Records from a data source
*** Begin section ***

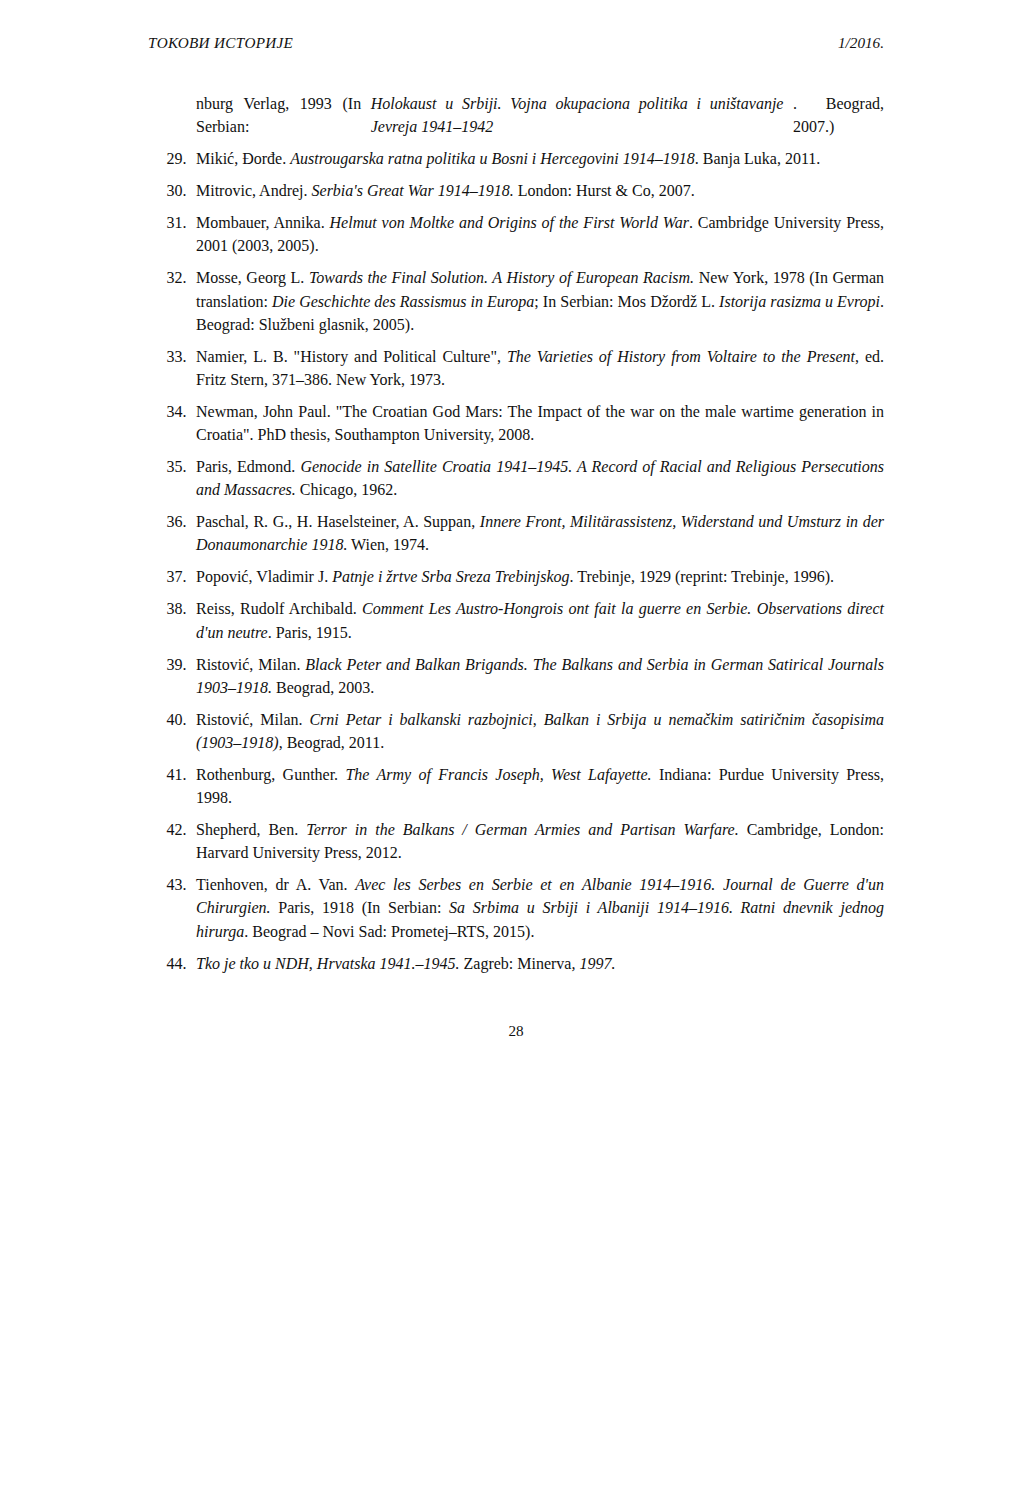ТОКОВИ ИСТОРИЈЕ 1/2016.
nburg Verlag, 1993 (In Serbian: Holokaust u Srbiji. Vojna okupaciona politika i uništavanje Jevreja 1941–1942. Beograd, 2007.)
29. Mikić, Đorđe. Austrougarska ratna politika u Bosni i Hercegovini 1914–1918. Banja Luka, 2011.
30. Mitrovic, Andrej. Serbia's Great War 1914–1918. London: Hurst & Co, 2007.
31. Mombauer, Annika. Helmut von Moltke and Origins of the First World War. Cambridge University Press, 2001 (2003, 2005).
32. Mosse, Georg L. Towards the Final Solution. A History of European Racism. New York, 1978 (In German translation: Die Geschichte des Rassismus in Europa; In Serbian: Mos Džordž L. Istorija rasizma u Evropi. Beograd: Službeni glasnik, 2005).
33. Namier, L. B. "History and Political Culture", The Varieties of History from Voltaire to the Present, ed. Fritz Stern, 371–386. New York, 1973.
34. Newman, John Paul. "The Croatian God Mars: The Impact of the war on the male wartime generation in Croatia". PhD thesis, Southampton University, 2008.
35. Paris, Edmond. Genocide in Satellite Croatia 1941–1945. A Record of Racial and Religious Persecutions and Massacres. Chicago, 1962.
36. Paschal, R. G., H. Haselsteiner, A. Suppan, Innere Front, Militärassistenz, Widerstand und Umsturz in der Donaumonarchie 1918. Wien, 1974.
37. Popović, Vladimir J. Patnje i žrtve Srba Sreza Trebinjskog. Trebinje, 1929 (reprint: Trebinje, 1996).
38. Reiss, Rudolf Archibald. Comment Les Austro-Hongrois ont fait la guerre en Serbie. Observations direct d'un neutre. Paris, 1915.
39. Ristović, Milan. Black Peter and Balkan Brigands. The Balkans and Serbia in German Satirical Journals 1903–1918. Beograd, 2003.
40. Ristović, Milan. Crni Petar i balkanski razbojnici, Balkan i Srbija u nemačkim satiričnim časopisima (1903–1918), Beograd, 2011.
41. Rothenburg, Gunther. The Army of Francis Joseph, West Lafayette. Indiana: Purdue University Press, 1998.
42. Shepherd, Ben. Terror in the Balkans / German Armies and Partisan Warfare. Cambridge, London: Harvard University Press, 2012.
43. Tienhoven, dr A. Van. Avec les Serbes en Serbie et en Albanie 1914–1916. Journal de Guerre d'un Chirurgien. Paris, 1918 (In Serbian: Sa Srbima u Srbiji i Albaniji 1914–1916. Ratni dnevnik jednog hirurga. Beograd – Novi Sad: Prometej–RTS, 2015).
44. Tko je tko u NDH, Hrvatska 1941.–1945. Zagreb: Minerva, 1997.
28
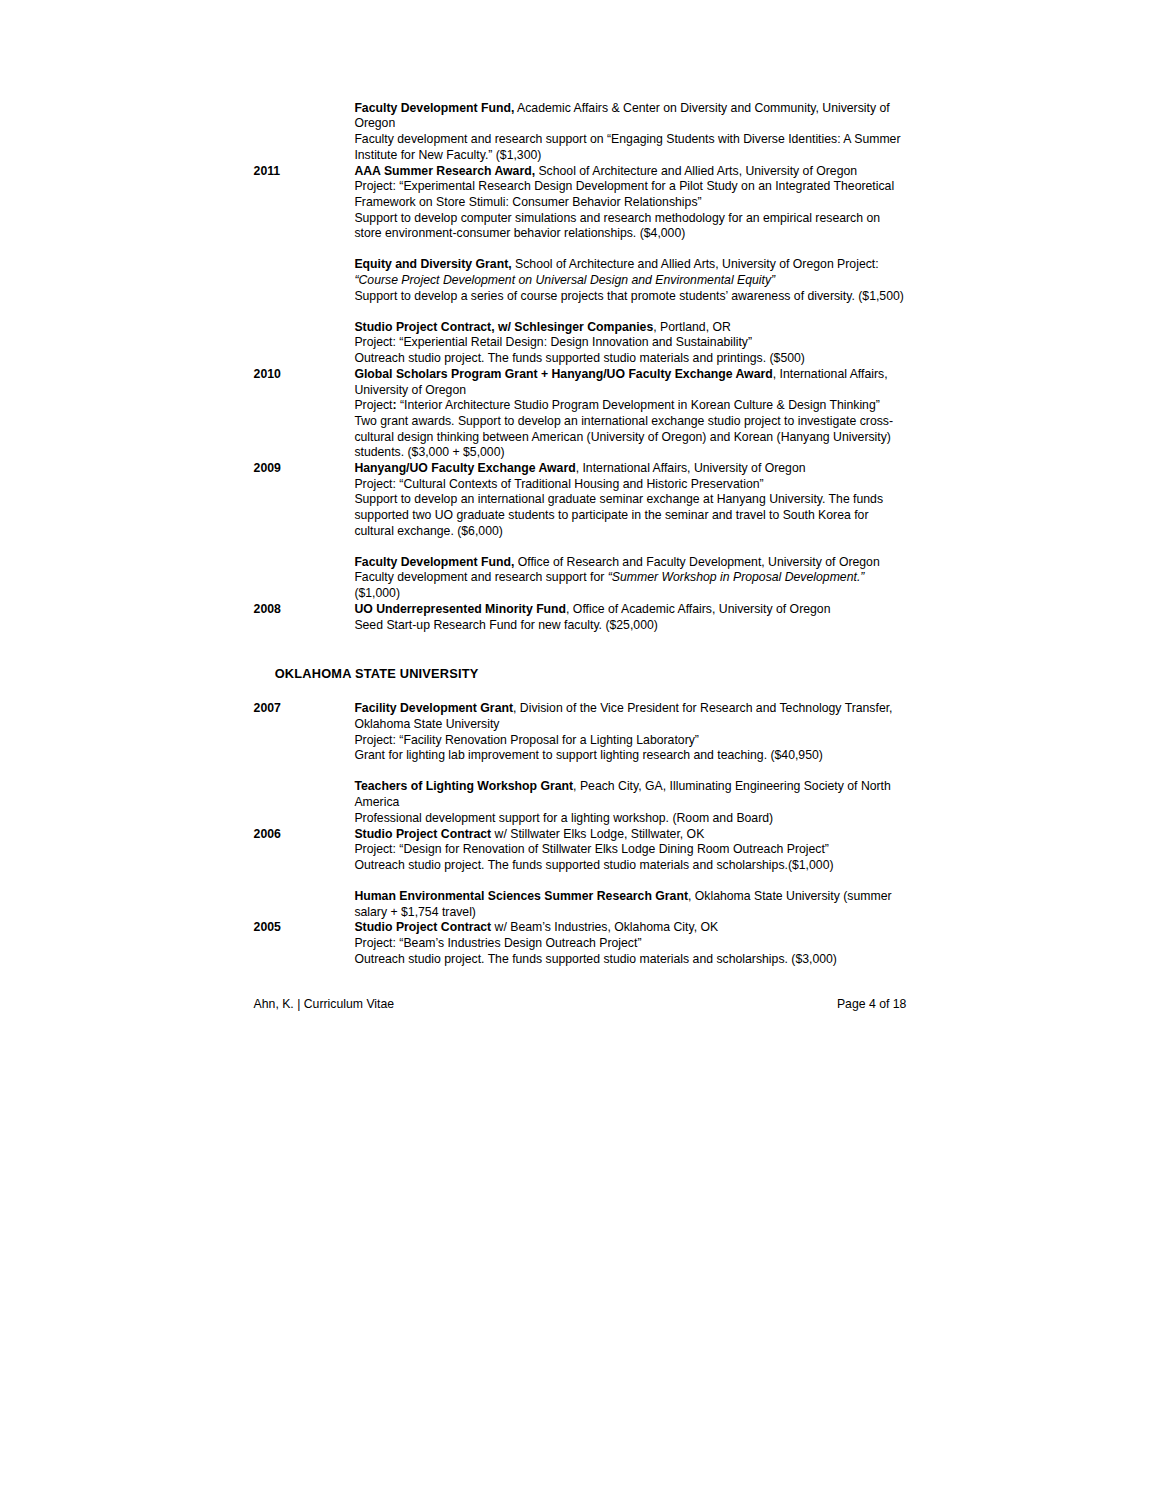| | Faculty Development Fund, Academic Affairs & Center on Diversity and Community, University of Oregon Faculty development and research support on “Engaging Students with Diverse Identities: A Summer Institute for New Faculty.” ($1,300) |
| 2011 | AAA Summer Research Award, School of Architecture and Allied Arts, University of Oregon Project: “Experimental Research Design Development for a Pilot Study on an Integrated Theoretical Framework on Store Stimuli: Consumer Behavior Relationships” Support to develop computer simulations and research methodology for an empirical research on store environment-consumer behavior relationships. ($4,000) Equity and Diversity Grant, School of Architecture and Allied Arts, University of Oregon Project: “Course Project Development on Universal Design and Environmental Equity” Support to develop a series of course projects that promote students’ awareness of diversity. ($1,500) Studio Project Contract, w/ Schlesinger Companies , Portland, OR Project: “Experiential Retail Design: Design Innovation and Sustainability” Outreach studio project. The funds supported studio materials and printings. ($500) |
| 2010 | Global Scholars Program Grant + Hanyang/UO Faculty Exchange Award , International Affairs, University of Oregon Project : “Interior Architecture Studio Program Development in Korean Culture & Design Thinking” Two grant awards. Support to develop an international exchange studio project to investigate cross-cultural design thinking between American (University of Oregon) and Korean (Hanyang University) students. ($3,000 + $5,000) |
| 2009 | Hanyang/UO Faculty Exchange Award , International Affairs, University of Oregon Project: “Cultural Contexts of Traditional Housing and Historic Preservation” Support to develop an international graduate seminar exchange at Hanyang University. The funds supported two UO graduate students to participate in the seminar and travel to South Korea for cultural exchange. ($6,000) Faculty Development Fund, Office of Research and Faculty Development, University of Oregon Faculty development and research support for “Summer Workshop in Proposal Development.” ($1,000) |
| 2008 | UO Underrepresented Minority Fund , Office of Academic Affairs, University of Oregon Seed Start-up Research Fund for new faculty. ($25,000) |
OKLAHOMA STATE UNIVERSITY
| 2007 | Facility Development Grant , Division of the Vice President for Research and Technology Transfer, Oklahoma State University Project: “Facility Renovation Proposal for a Lighting Laboratory” Grant for lighting lab improvement to support lighting research and teaching. ($40,950) Teachers of Lighting Workshop Grant , Peach City, GA, Illuminating Engineering Society of North America Professional development support for a lighting workshop. (Room and Board) |
| 2006 | Studio Project Contract w/ Stillwater Elks Lodge, Stillwater, OK Project: “Design for Renovation of Stillwater Elks Lodge Dining Room Outreach Project” Outreach studio project. The funds supported studio materials and scholarships.($1,000) Human Environmental Sciences Summer Research Grant , Oklahoma State University (summer salary + $1,754 travel) |
| 2005 | Studio Project Contract w/ Beam’s Industries, Oklahoma City, OK Project: “Beam’s Industries Design Outreach Project” Outreach studio project. The funds supported studio materials and scholarships. ($3,000) |
Ahn, K. | Curriculum Vitae Page 4 of 18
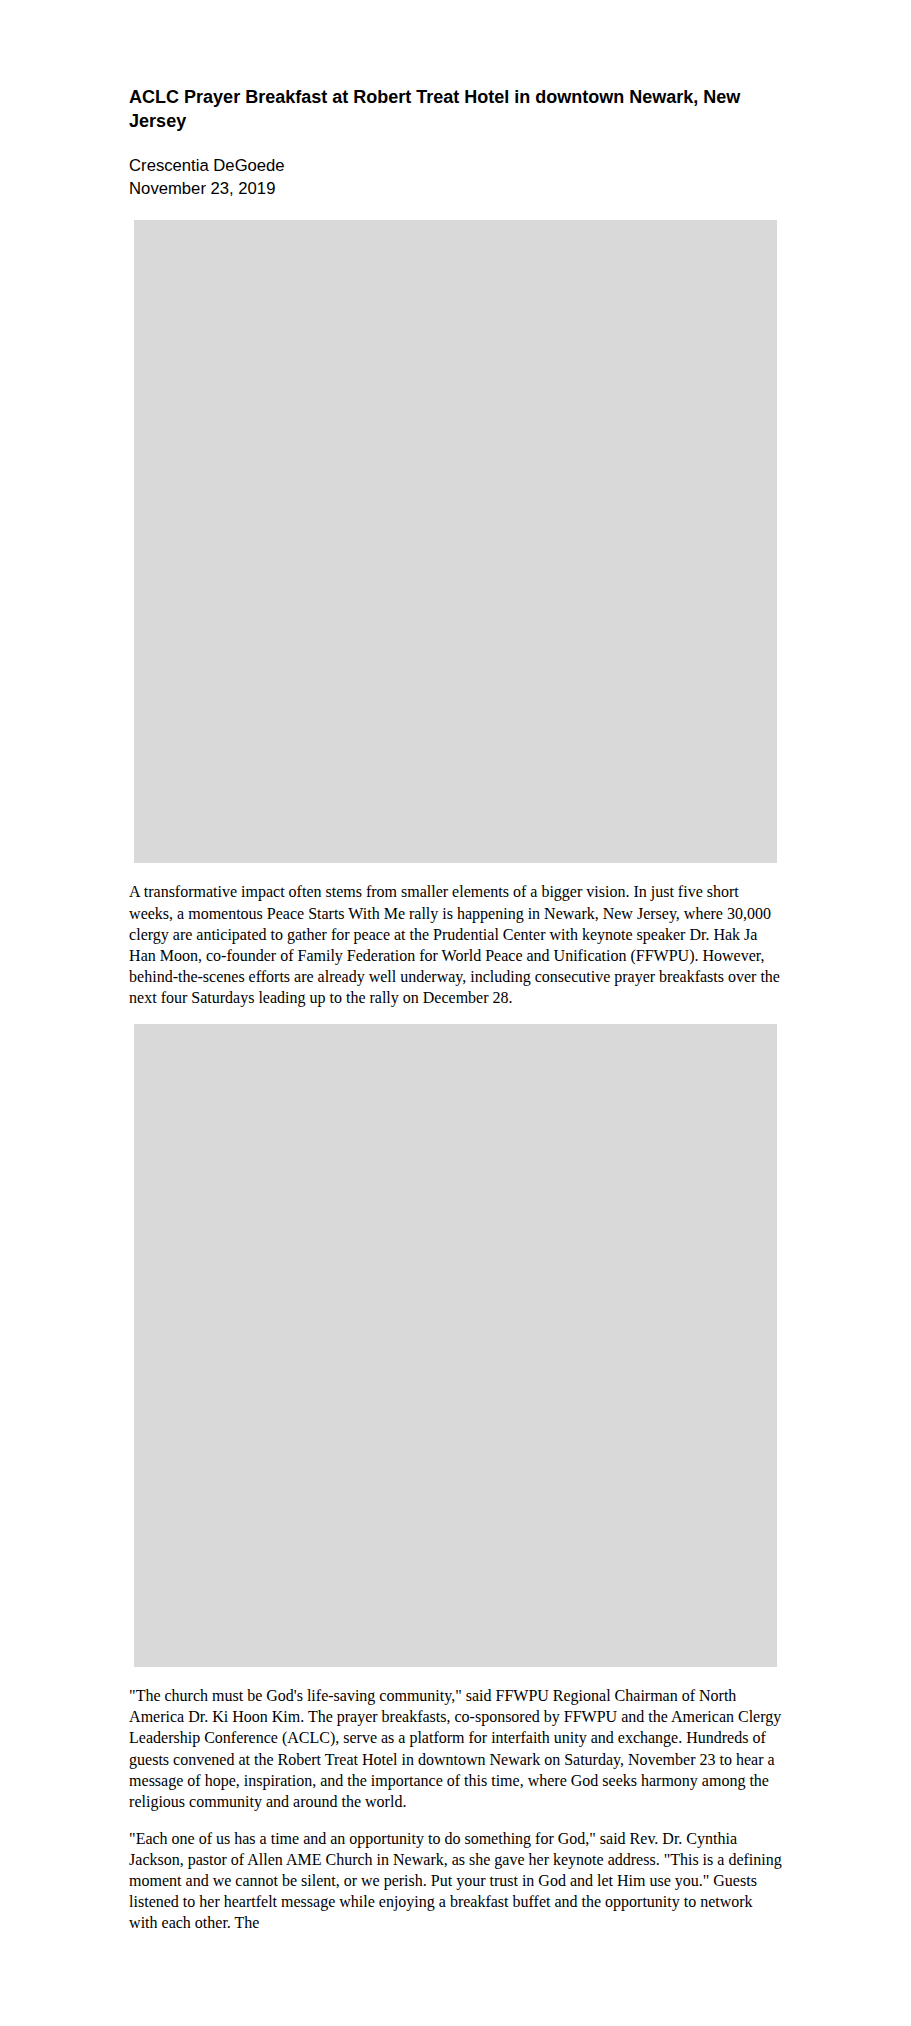ACLC Prayer Breakfast at Robert Treat Hotel in downtown Newark, New Jersey
Crescentia DeGoede
November 23, 2019
A transformative impact often stems from smaller elements of a bigger vision. In just five short weeks, a momentous Peace Starts With Me rally is happening in Newark, New Jersey, where 30,000 clergy are anticipated to gather for peace at the Prudential Center with keynote speaker Dr. Hak Ja Han Moon, co-founder of Family Federation for World Peace and Unification (FFWPU). However, behind-the-scenes efforts are already well underway, including consecutive prayer breakfasts over the next four Saturdays leading up to the rally on December 28.
"The church must be God's life-saving community," said FFWPU Regional Chairman of North America Dr. Ki Hoon Kim. The prayer breakfasts, co-sponsored by FFWPU and the American Clergy Leadership Conference (ACLC), serve as a platform for interfaith unity and exchange. Hundreds of guests convened at the Robert Treat Hotel in downtown Newark on Saturday, November 23 to hear a message of hope, inspiration, and the importance of this time, where God seeks harmony among the religious community and around the world.
"Each one of us has a time and an opportunity to do something for God," said Rev. Dr. Cynthia Jackson, pastor of Allen AME Church in Newark, as she gave her keynote address. "This is a defining moment and we cannot be silent, or we perish. Put your trust in God and let Him use you." Guests listened to her heartfelt message while enjoying a breakfast buffet and the opportunity to network with each other. The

*** End section ***

### WHAT IS REQUIRED
Apart from the pictures, every line of the data above should be given again exactly.

### ANSWER SECTION
ТОКОВИ ИСТОРИЈЕ 1/2016.
nburg Verlag, 1993 (In Serbian: Holokaust u Srbiji. Vojna okupaciona politika i uništavanje Jevreja 1941–1942. Beograd, 2007.)
29. Mikić, Đorđe. Austrougarska ratna politika u Bosni i Hercegovini 1914–1918. Banja Luka, 2011.
30. Mitrovic, Andrej. Serbia's Great War 1914–1918. London: Hurst & Co, 2007.
31. Mombauer, Annika. Helmut von Moltke and Origins of the First World War. Cambridge University Press, 2001 (2003, 2005).
32. Mosse, Georg L. Towards the Final Solution. A History of European Racism. New York, 1978 (In German translation: Die Geschichte des Rassismus in Europa; In Serbian: Mos Džordž L. Istorija rasizma u Evropi. Beograd: Službeni glasnik, 2005).
33. Namier, L. B. "History and Political Culture", The Varieties of History from Voltaire to the Present, ed. Fritz Stern, 371–386. New York, 1973.
34. Newman, John Paul. "The Croatian God Mars: The Impact of the war on the male wartime generation in Croatia". PhD thesis, Southampton University, 2008.
35. Paris, Edmond. Genocide in Satellite Croatia 1941–1945. A Record of Racial and Religious Persecutions and Massacres. Chicago, 1962.
36. Paschal, R. G., H. Haselsteiner, A. Suppan, Innere Front, Militärassistenz, Widerstand und Umsturz in der Donaumonarchie 1918. Wien, 1974.
37. Popović, Vladimir J. Patnje i žrtve Srba Sreza Trebinjskog. Trebinje, 1929 (reprint: Trebinje, 1996).
38. Reiss, Rudolf Archibald. Comment Les Austro-Hongrois ont fait la guerre en Serbie. Observations direct d'un neutre. Paris, 1915.
39. Ristović, Milan. Black Peter and Balkan Brigands. The Balkans and Serbia in German Satirical Journals 1903–1918. Beograd, 2003.
40. Ristović, Milan. Crni Petar i balkanski razbojnici, Balkan i Srbija u nemačkim satiričnim časopisima (1903–1918), Beograd, 2011.
41. Rothenburg, Gunther. The Army of Francis Joseph, West Lafayette. Indiana: Purdue University Press, 1998.
42. Shepherd, Ben. Terror in the Balkans / German Armies and Partisan Warfare. Cambridge, London: Harvard University Press, 2012.
43. Tienhoven, dr A. Van. Avec les Serbes en Serbie et en Albanie 1914–1916. Journal de Guerre d'un Chirurgien. Paris, 1918 (In Serbian: Sa Srbima u Srbiji i Albaniji 1914–1916. Ratni dnevnik jednog hirurga. Beograd – Novi Sad: Prometej–RTS, 2015).
44. Tko je tko u NDH, Hrvatska 1941.–1945. Zagreb: Minerva, 1997.
28
| | Faculty Development Fund, Academic Affairs & Center on Diversity and Community, University of Oregon Faculty development and research support on “Engaging Students with Diverse Identities: A Summer Institute for New Faculty.” ($1,300) |
| 2011 | AAA Summer Research Award, School of Architecture and Allied Arts, University of Oregon Project: “Experimental Research Design Development for a Pilot Study on an Integrated Theoretical Framework on Store Stimuli: Consumer Behavior Relationships” Support to develop computer simulations and research methodology for an empirical research on store environment-consumer behavior relationships. ($4,000) Equity and Diversity Grant, School of Architecture and Allied Arts, University of Oregon Project: “Course Project Development on Universal Design and Environmental Equity” Support to develop a series of course projects that promote students’ awareness of diversity. ($1,500) Studio Project Contract, w/ Schlesinger Companies , Portland, OR Project: “Experiential Retail Design: Design Innovation and Sustainability” Outreach studio project. The funds supported studio materials and printings. ($500) |
| 2010 | Global Scholars Program Grant + Hanyang/UO Faculty Exchange Award , International Affairs, University of Oregon Project : “Interior Architecture Studio Program Development in Korean Culture & Design Thinking” Two grant awards. Support to develop an international exchange studio project to investigate cross-cultural design thinking between American (University of Oregon) and Korean (Hanyang University) students. ($3,000 + $5,000) |
| 2009 | Hanyang/UO Faculty Exchange Award , International Affairs, University of Oregon Project: “Cultural Contexts of Traditional Housing and Historic Preservation” Support to develop an international graduate seminar exchange at Hanyang University. The funds supported two UO graduate students to participate in the seminar and travel to South Korea for cultural exchange. ($6,000) Faculty Development Fund, Office of Research and Faculty Development, University of Oregon Faculty development and research support for “Summer Workshop in Proposal Development.” ($1,000) |
| 2008 | UO Underrepresented Minority Fund , Office of Academic Affairs, University of Oregon Seed Start-up Research Fund for new faculty. ($25,000) |
OKLAHOMA STATE UNIVERSITY
| 2007 | Facility Development Grant , Division of the Vice President for Research and Technology Transfer, Oklahoma State University Project: “Facility Renovation Proposal for a Lighting Laboratory” Grant for lighting lab improvement to support lighting research and teaching. ($40,950) Teachers of Lighting Workshop Grant , Peach City, GA, Illuminating Engineering Society of North America Professional development support for a lighting workshop. (Room and Board) |
| 2006 | Studio Project Contract w/ Stillwater Elks Lodge, Stillwater, OK Project: “Design for Renovation of Stillwater Elks Lodge Dining Room Outreach Project” Outreach studio project. The funds supported studio materials and scholarships.($1,000) Human Environmental Sciences Summer Research Grant , Oklahoma State University (summer salary + $1,754 travel) |
| 2005 | Studio Project Contract w/ Beam’s Industries, Oklahoma City, OK Project: “Beam’s Industries Design Outreach Project” Outreach studio project. The funds supported studio materials and scholarships. ($3,000) |
Ahn, K. | Curriculum Vitae Page 4 of 18
ACLC Prayer Breakfast at Robert Treat Hotel in downtown Newark, New Jersey
Crescentia DeGoede
November 23, 2019
A transformative impact often stems from smaller elements of a bigger vision. In just five short weeks, a momentous Peace Starts With Me rally is happening in Newark, New Jersey, where 30,000 clergy are anticipated to gather for peace at the Prudential Center with keynote speaker Dr. Hak Ja Han Moon, co-founder of Family Federation for World Peace and Unification (FFWPU). However, behind-the-scenes efforts are already well underway, including consecutive prayer breakfasts over the next four Saturdays leading up to the rally on December 28.
"The church must be God's life-saving community," said FFWPU Regional Chairman of North America Dr. Ki Hoon Kim. The prayer breakfasts, co-sponsored by FFWPU and the American Clergy Leadership Conference (ACLC), serve as a platform for interfaith unity and exchange. Hundreds of guests convened at the Robert Treat Hotel in downtown Newark on Saturday, November 23 to hear a message of hope, inspiration, and the importance of this time, where God seeks harmony among the religious community and around the world.
"Each one of us has a time and an opportunity to do something for God," said Rev. Dr. Cynthia Jackson, pastor of Allen AME Church in Newark, as she gave her keynote address. "This is a defining moment and we cannot be silent, or we perish. Put your trust in God and let Him use you." Guests listened to her heartfelt message while enjoying a breakfast buffet and the opportunity to network with each other. The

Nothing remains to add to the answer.